6 Eylül gecesi, saldırıların sayısı bakımından en yoğun geceydi. Froun ve Srifa kasabaları arasındaki bir vadiye bir dizi saldırı düzenlendiği, iki kasaba arasındaki ormanlık alanların hedef alındığı ve İsrail'in sarsıntı füzeleri kullanmasından kaynaklandığı bildirilen güçlü patlamalar olduğu bildirildi.

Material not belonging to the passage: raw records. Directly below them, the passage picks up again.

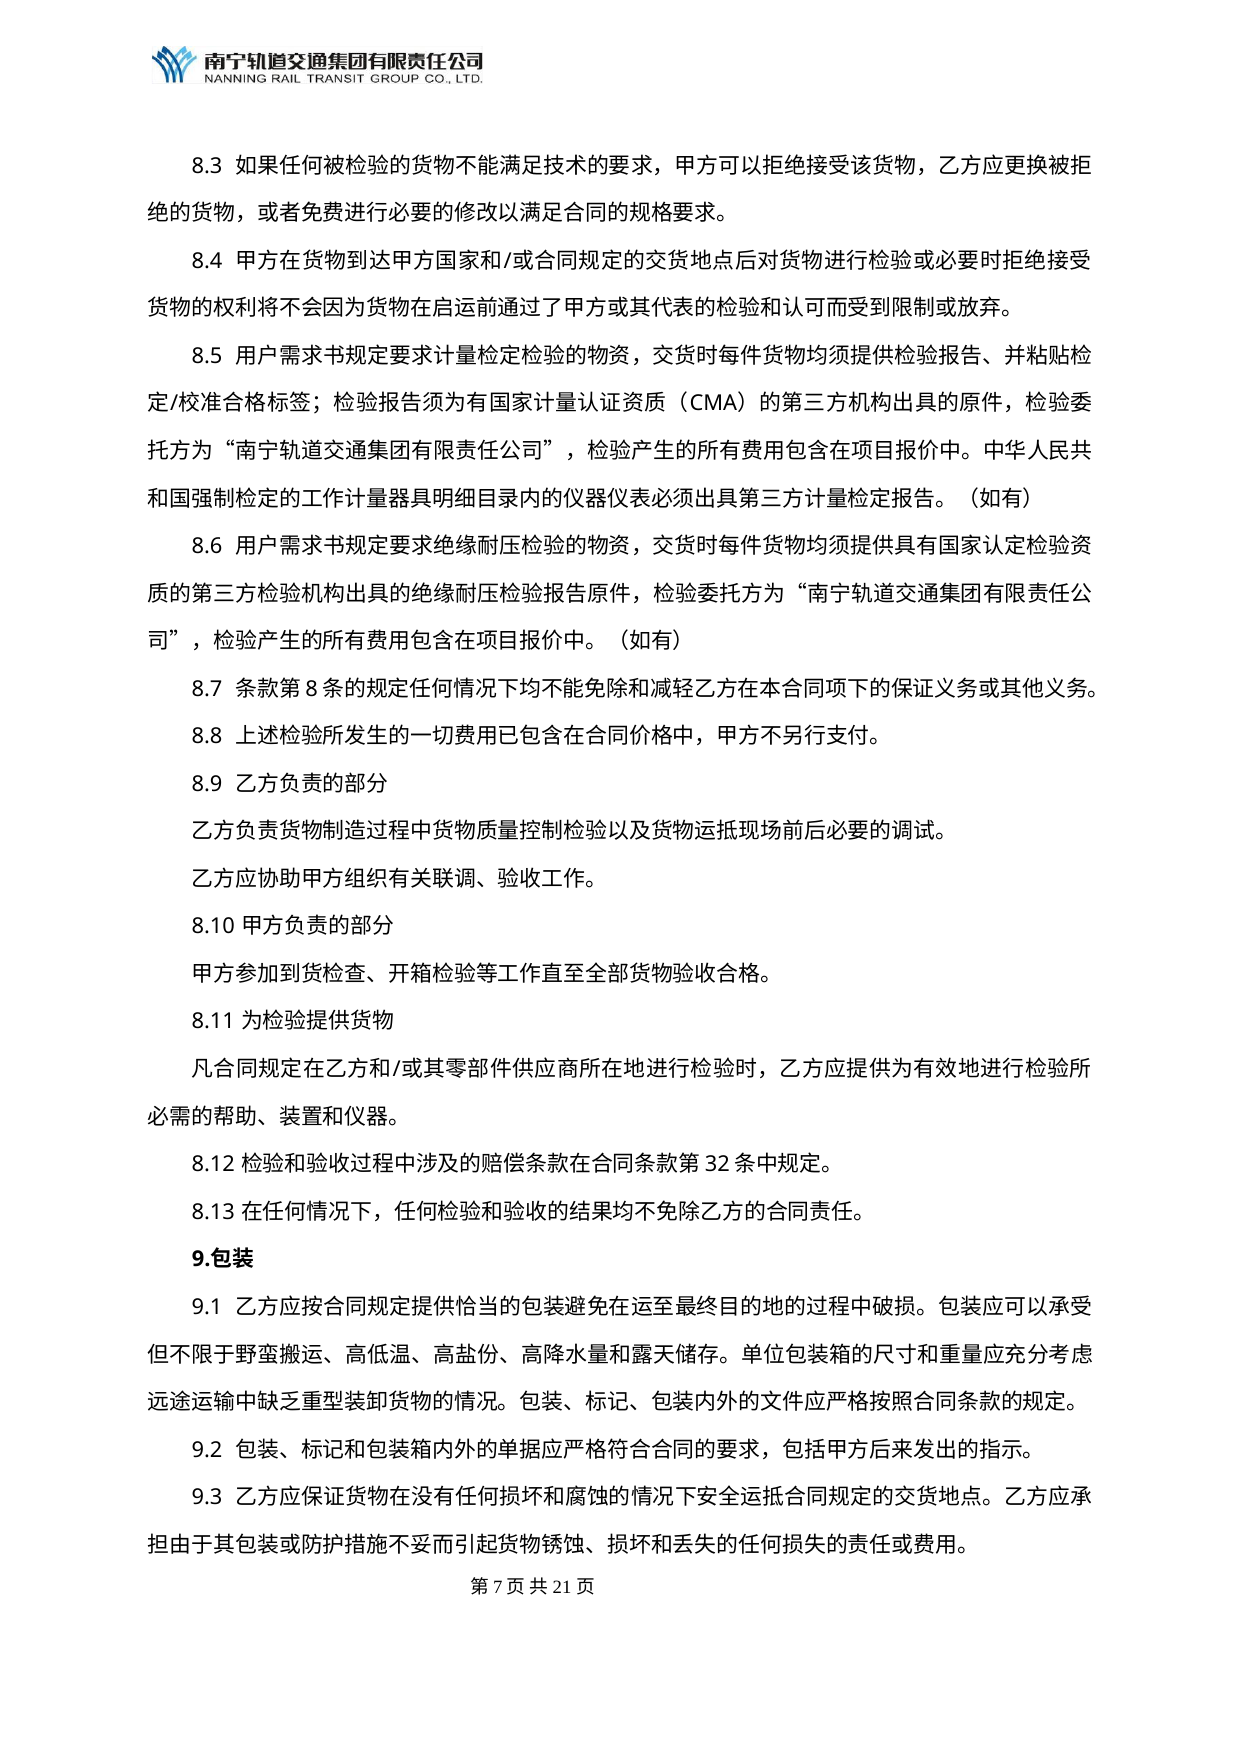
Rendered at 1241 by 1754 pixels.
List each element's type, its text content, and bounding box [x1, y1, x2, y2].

text 乙方负责货物制造过程中货物质量控制检验以及货物运抵现场前后必要的调试。 [148, 813, 1093, 845]
list 乙方应按合同规定提供恰当的包装避免在运至最终目的地的过程中破损。包装应可以承受但不限于野蛮搬运、高低温、高盐份、高降水量和露天储存。单位包装箱的尺寸和重量应充分考虑远途运输中缺乏重型装卸货物的情况。包装、标记、包装内外的文件应严格按照合同条款的规定。 [148, 1289, 1093, 1416]
list 用户需求书规定要求绝缘耐压检验的物资，交货时每件货物均须提供具有国家认定检验资质的第三方检验机构出具的绝缘耐压检验报告原件，检验委托方为“南宁轨道交通集团有限责任公司”，检验产生的所有费用包含在项目报价中。（如有） [148, 528, 1093, 655]
text 甲方参加到货检查、开箱检验等工作直至全部货物验收合格。 [148, 956, 1093, 988]
list 包装、标记和包装箱内外的单据应严格符合合同的要求，包括甲方后来发出的指示。 [148, 1432, 1093, 1463]
list 为检验提供货物 [148, 1003, 1093, 1035]
list 检验和验收过程中涉及的赔偿条款在合同条款第32条中规定。 [148, 1146, 1093, 1178]
list 如果任何被检验的货物不能满足技术的要求，甲方可以拒绝接受该货物，乙方应更换被拒绝的货物，或者免费进行必要的修改以满足合同的规格要求。 [148, 148, 1093, 227]
list 条款第8条的规定任何情况下均不能免除和减轻乙方在本合同项下的保证义务或其他义务。 [148, 671, 1093, 702]
list 乙方负责的部分 [148, 766, 1093, 798]
list 用户需求书规定要求计量检定检验的物资，交货时每件货物均须提供检验报告、并粘贴检定/校准合格标签；检验报告须为有国家计量认证资质（CMA）的第三方机构出具的原件，检验委托方为“南宁轨道交通集团有限责任公司”，检验产生的所有费用包含在项目报价中。中华人民共和国强制检定的工作计量器具明细目录内的仪器仪表必须出具第三方计量检定报告。（如有） [148, 338, 1093, 512]
picture [151, 46, 483, 84]
text 凡合同规定在乙方和/或其零部件供应商所在地进行检验时，乙方应提供为有效地进行检验所必需的帮助、装置和仪器。 [148, 1051, 1093, 1130]
list 乙方应保证货物在没有任何损坏和腐蚀的情况下安全运抵合同规定的交货地点。乙方应承担由于其包装或防护措施不妥而引起货物锈蚀、损坏和丢失的任何损失的责任或费用。 [148, 1479, 1093, 1558]
list 上述检验所发生的一切费用已包含在合同价格中，甲方不另行支付。 [148, 718, 1093, 750]
text 乙方应协助甲方组织有关联调、验收工作。 [148, 861, 1093, 893]
list 甲方负责的部分 [148, 908, 1093, 940]
text 9.包装 [192, 1241, 1093, 1273]
list 甲方在货物到达甲方国家和/或合同规定的交货地点后对货物进行检验或必要时拒绝接受货物的权利将不会因为货物在启运前通过了甲方或其代表的检验和认可而受到限制或放弃。 [148, 243, 1093, 322]
list 在任何情况下，任何检验和验收的结果均不免除乙方的合同责任。 [148, 1194, 1093, 1226]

İsrail ordusu Güney Lübnan'da 15'ten fazla Hizbullah füze rampasının ve askeri yapının hedef alındığını duyurdu ve ‘birkaç rampanın İsrail topraklarına doğru fırlatılmaya hazır olduğunu’ bildirdi. Saldırılar, sınır bölgelerini hedef alan diğer bombardımanlarla aynı zamana denk geldi ve ardından Yukarı Celile'ye doğru roket ateşi açıldı.

İsrail ordusuna göre savaş uçakları Kabrika bölgesinde Hizbullah'a ait bir füze platformunu vurdu. Aynı zamanda Froun kasabasında yangın söndüren sivil savunma personeli hedef alınarak üç kişi öldürüldü.

İsrail savaş uçakları 8 Eylül'de Hirbet Selm'in ed-Debşe bölgesinde es-Sultaniye kasabasına doğru bir eve üç füze attı. Hedef alınan evin çevresinde yaşayan bazı sivillerin hafif yaralandığı bildirildi.